Rebecca Schechter is a screenwriter and the president of the Writers Guild of Canada, the national association representing 1,800 screenwriters working in English-language film, television, radio and multimedia production. The WGC negotiates collective agreements with independent producers and broadcasters and serves as the voice for screenwriters, pursuing policy initiatives that bolster Canadian production.
We’ve been talking about the drama crisis since production took a downturn in 1999, several years before it became an industry-wide bandwagon. As writers, we get to be the canaries in the coal mine. As soon as production slows down, writers stop getting work. So… we’re five years into this worsening crisis, and we have to keep stating the obvious.
It’s obvious that the Canadian voice speaks clearest through dramatic and comedic TV programming. We need it to survive as a culture and a nation.
It’s obvious that Canada’s broadcasters are thinking more about their bottom lines than anything else.
It’s obvious that the CRTC’s 1999 Television Policy, which redefined ‘priority programming’ and removed the obligation to air drama, triggered a precipitous decline in this sector and that the result is a threat to both our industry and our cultural sovereignty.
Most of the criticism in the last few years has been leveled at the private broadcasters – and they’ve deserved it. While their profits have been soaring, drama has fallen off the map. Global’s quality dramatic programming has pretty much disappeared. While CTV currently has more drama on its schedule, it’s unlikely that this level of commitment will continue beyond the expiration of its benefits package, mandated by CRTC regulation after BCE’s acquisition of the network.
In all of this, nobody has paid much attention to CBC or what the CRTC requires of it. Well here it is: just as it doesn’t require private broadcasters to air drama, the CRTC also doesn’t require the CBC to air drama. CBC has volunteered a commitment to air 5.5 hours of drama a week – 286 hours a year – all of which could be repeats. This year, most of it probably will be repeats since they’re only producing about 60 hours of drama. So much for voluntary commitments.
We all know that drama is expensive to produce. The CBC cries poor, and it’s true that the government has cut back its funding significantly over the last 10 years. But CBC still gets a billion dollars a year. How it spends that money is a question of priorities. If it wanted to focus on drama, it could.
The crisis has made one thing incredibly obvious: without regulation supporting it, the creative voice of this country will not survive – even on our public broadcaster.

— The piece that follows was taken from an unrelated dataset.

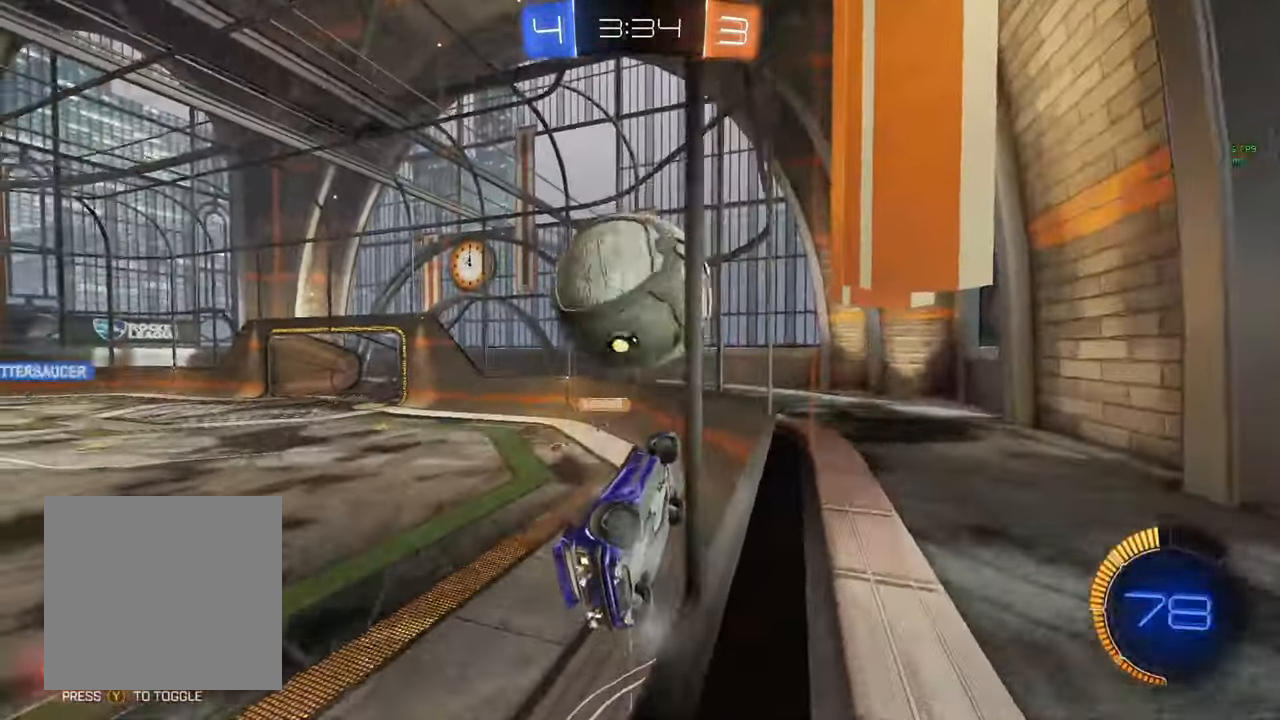
{"buttons": ["R2"], "left_stick": "center", "right_stick": "center", "events": [[33, "left_stick", "center"], [100, "left_stick", "left"], [250, "left_stick", "center"]]}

The CRTC says it wants to help revive Canadian drama, but not by changing the 1999 Television Policy. Instead, it has proposed incentives. If broadcasters air high-quality Canadian drama, they get the right to air more commercials in top-rated U.S. shows. These incentives may work, or they may not. The only sure way to get drama on our airwaves is regulation.
What should the CRTC do? It should require all broadcasters – public and private – to air drama that is written, directed and performed by Canadians. It should require a specific number of hours of original, high-quality Canadian drama per week, not just endless reruns. This would mean broadcasters would spend more of their profits on Canadian drama. And so they should. As it is, they pay less for indigenous programming than any other English-language broadcasters in the world.

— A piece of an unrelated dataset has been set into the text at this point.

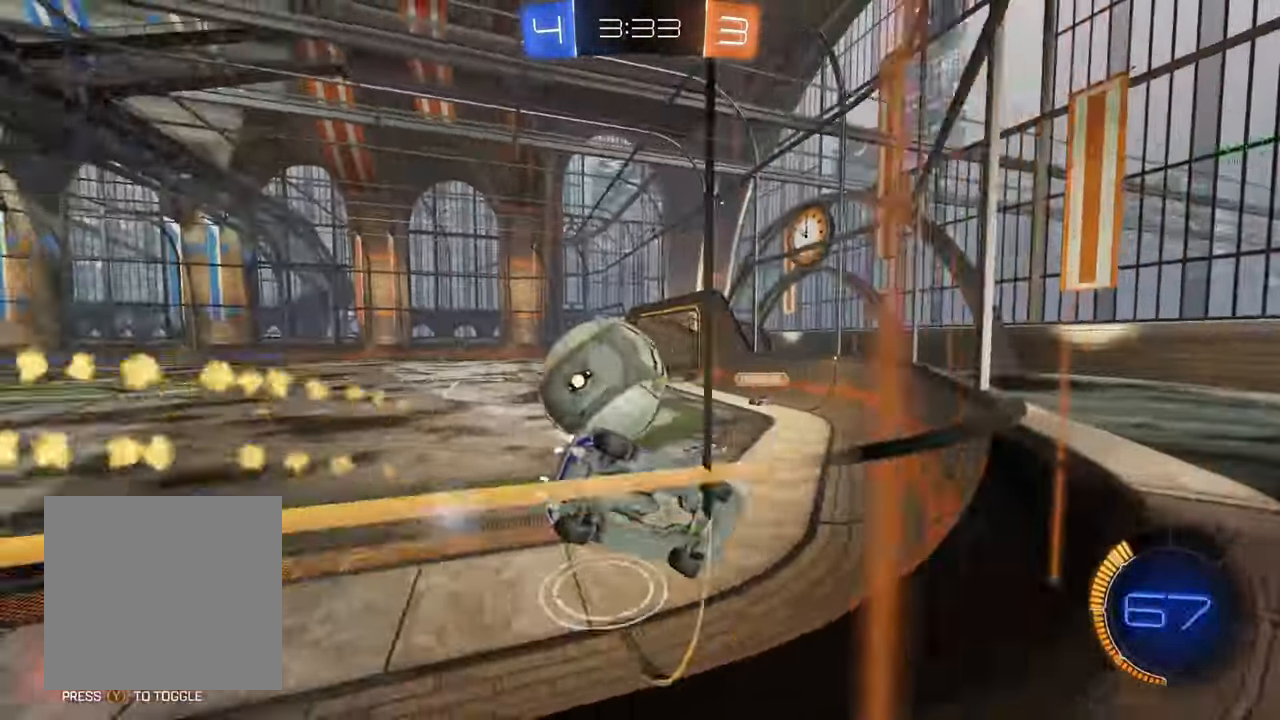
{"buttons": ["R2"], "left_stick": "left", "right_stick": "center", "events": [[467, "B", "up"]]}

Finally, the CRTC should require broadcasters to promote Canadian drama as vigorously as they do their U.S. shows and to schedule it when viewers are actually watching TV. Contrary to the popular belief that nobody wants to watch Canadian drama anymore – when we get it right (witness Corner Gas) they watch it in droves.
The CRTC could change its TV Policy today, if it chose to. But doing this would be an admission that the 1999 policy was a disaster, and the CRTC doesn’t want to go there. Not on its own, anyway.
We have to look to our politicians to make this happen. We have a new minister of heritage, Liza Frulla. She was a member of the committee that wrote the Lincoln Report, a thorough look at the current state of broadcasting. In recent meetings, Minister Frulla said that she stands behind the Lincoln Report. It calls for the Department of Canadian Heritage to take the lead in setting broadcasting policy, not the CRTC. It also calls for an immediate revision of the 1999 Television Policy.
It’s time for the CRTC to get back in the business of protecting Canadian audiences, instead of protecting Canadian broadcasters. We hope Minister Frulla will lead the charge, so that we can stop beating this drum and start telling stories again.